## Exercise description
Output each entry in full so that the result matches the data exactly.

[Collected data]
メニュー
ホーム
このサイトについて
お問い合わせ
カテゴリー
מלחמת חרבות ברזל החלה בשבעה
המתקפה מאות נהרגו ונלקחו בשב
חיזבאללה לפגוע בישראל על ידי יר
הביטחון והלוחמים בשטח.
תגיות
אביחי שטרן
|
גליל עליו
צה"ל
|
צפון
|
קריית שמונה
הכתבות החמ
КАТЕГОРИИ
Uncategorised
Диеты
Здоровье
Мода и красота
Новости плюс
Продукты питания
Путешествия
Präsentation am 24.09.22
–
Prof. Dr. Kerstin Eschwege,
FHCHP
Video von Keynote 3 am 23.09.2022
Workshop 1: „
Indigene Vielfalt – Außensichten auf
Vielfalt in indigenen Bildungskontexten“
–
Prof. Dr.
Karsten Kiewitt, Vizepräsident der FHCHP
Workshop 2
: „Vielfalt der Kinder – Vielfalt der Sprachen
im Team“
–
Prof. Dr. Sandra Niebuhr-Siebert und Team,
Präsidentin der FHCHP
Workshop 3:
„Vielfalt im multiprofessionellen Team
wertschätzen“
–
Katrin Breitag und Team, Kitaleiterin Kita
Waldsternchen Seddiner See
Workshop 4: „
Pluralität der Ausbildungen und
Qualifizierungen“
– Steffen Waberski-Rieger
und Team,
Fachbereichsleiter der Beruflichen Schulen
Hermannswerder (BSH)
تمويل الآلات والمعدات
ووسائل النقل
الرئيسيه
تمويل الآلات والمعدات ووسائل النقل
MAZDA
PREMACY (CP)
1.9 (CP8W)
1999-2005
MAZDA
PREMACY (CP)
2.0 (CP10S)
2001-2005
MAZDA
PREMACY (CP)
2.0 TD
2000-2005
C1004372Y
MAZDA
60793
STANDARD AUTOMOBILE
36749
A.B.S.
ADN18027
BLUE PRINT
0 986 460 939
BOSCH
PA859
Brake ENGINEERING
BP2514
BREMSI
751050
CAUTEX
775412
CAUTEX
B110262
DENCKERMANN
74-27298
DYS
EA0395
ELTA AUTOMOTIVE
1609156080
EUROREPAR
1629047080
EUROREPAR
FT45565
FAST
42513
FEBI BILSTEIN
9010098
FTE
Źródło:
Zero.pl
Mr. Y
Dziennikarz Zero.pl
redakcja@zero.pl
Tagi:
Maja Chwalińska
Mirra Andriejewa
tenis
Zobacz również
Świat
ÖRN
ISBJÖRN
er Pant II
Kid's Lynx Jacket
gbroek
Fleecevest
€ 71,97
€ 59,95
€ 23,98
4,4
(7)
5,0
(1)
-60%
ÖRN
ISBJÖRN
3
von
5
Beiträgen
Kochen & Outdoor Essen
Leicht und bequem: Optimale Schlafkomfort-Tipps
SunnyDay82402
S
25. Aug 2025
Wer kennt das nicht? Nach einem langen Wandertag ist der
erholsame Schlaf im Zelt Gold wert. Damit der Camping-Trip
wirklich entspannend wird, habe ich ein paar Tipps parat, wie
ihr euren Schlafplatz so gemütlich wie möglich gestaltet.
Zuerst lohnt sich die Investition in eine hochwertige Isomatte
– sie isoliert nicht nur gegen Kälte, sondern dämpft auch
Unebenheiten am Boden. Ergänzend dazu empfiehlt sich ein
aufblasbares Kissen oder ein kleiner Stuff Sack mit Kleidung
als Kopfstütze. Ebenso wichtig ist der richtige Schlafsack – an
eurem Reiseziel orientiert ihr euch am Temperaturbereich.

## Answer space
メニュー
ホーム
このサイトについて
お問い合わせ
カテゴリー
מלחמת חרבות ברזל החלה בשבעה
המתקפה מאות נהרגו ונלקחו בשב
חיזבאללה לפגוע בישראל על ידי יר
הביטחון והלוחמים בשטח.
תגיות
אביחי שטרן
|
גליל עליו
צה"ל
|
צפון
|
קריית שמונה
הכתבות החמ
КАТЕГОРИИ
Uncategorised
Диеты
Здоровье
Мода и красота
Новости плюс
Продукты питания
Путешествия
Präsentation am 24.09.22
–
Prof. Dr. Kerstin Eschwege,
FHCHP
Video von Keynote 3 am 23.09.2022
Workshop 1: „
Indigene Vielfalt – Außensichten auf
Vielfalt in indigenen Bildungskontexten“
–
Prof. Dr.
Karsten Kiewitt, Vizepräsident der FHCHP
Workshop 2
: „Vielfalt der Kinder – Vielfalt der Sprachen
im Team“
–
Prof. Dr. Sandra Niebuhr-Siebert und Team,
Präsidentin der FHCHP
Workshop 3:
„Vielfalt im multiprofessionellen Team
wertschätzen“
–
Katrin Breitag und Team, Kitaleiterin Kita
Waldsternchen Seddiner See
Workshop 4: „
Pluralität der Ausbildungen und
Qualifizierungen“
– Steffen Waberski-Rieger
und Team,
Fachbereichsleiter der Beruflichen Schulen
Hermannswerder (BSH)
تمويل الآلات والمعدات
ووسائل النقل
الرئيسيه
تمويل الآلات والمعدات ووسائل النقل
MAZDA
PREMACY (CP)
1.9 (CP8W)
1999-2005
MAZDA
PREMACY (CP)
2.0 (CP10S)
2001-2005
MAZDA
PREMACY (CP)
2.0 TD
2000-2005
C1004372Y
MAZDA
60793
STANDARD AUTOMOBILE
36749
A.B.S.
ADN18027
BLUE PRINT
0 986 460 939
BOSCH
PA859
Brake ENGINEERING
BP2514
BREMSI
751050
CAUTEX
775412
CAUTEX
B110262
DENCKERMANN
74-27298
DYS
EA0395
ELTA AUTOMOTIVE
1609156080
EUROREPAR
1629047080
EUROREPAR
FT45565
FAST
42513
FEBI BILSTEIN
9010098
FTE
Źródło:
Zero.pl
Mr. Y
Dziennikarz Zero.pl
redakcja@zero.pl
Tagi:
Maja Chwalińska
Mirra Andriejewa
tenis
Zobacz również
Świat
ÖRN
ISBJÖRN
er Pant II
Kid's Lynx Jacket
gbroek
Fleecevest
€ 71,97
€ 59,95
€ 23,98
4,4
(7)
5,0
(1)
-60%
ÖRN
ISBJÖRN
3
von
5
Beiträgen
Kochen & Outdoor Essen
Leicht und bequem: Optimale Schlafkomfort-Tipps
SunnyDay82402
S
25. Aug 2025
Wer kennt das nicht? Nach einem langen Wandertag ist der
erholsame Schlaf im Zelt Gold wert. Damit der Camping-Trip
wirklich entspannend wird, habe ich ein paar Tipps parat, wie
ihr euren Schlafplatz so gemütlich wie möglich gestaltet.
Zuerst lohnt sich die Investition in eine hochwertige Isomatte
– sie isoliert nicht nur gegen Kälte, sondern dämpft auch
Unebenheiten am Boden. Ergänzend dazu empfiehlt sich ein
aufblasbares Kissen oder ein kleiner Stuff Sack mit Kleidung
als Kopfstütze. Ebenso wichtig ist der richtige Schlafsack – an
eurem Reiseziel orientiert ihr euch am Temperaturbereich.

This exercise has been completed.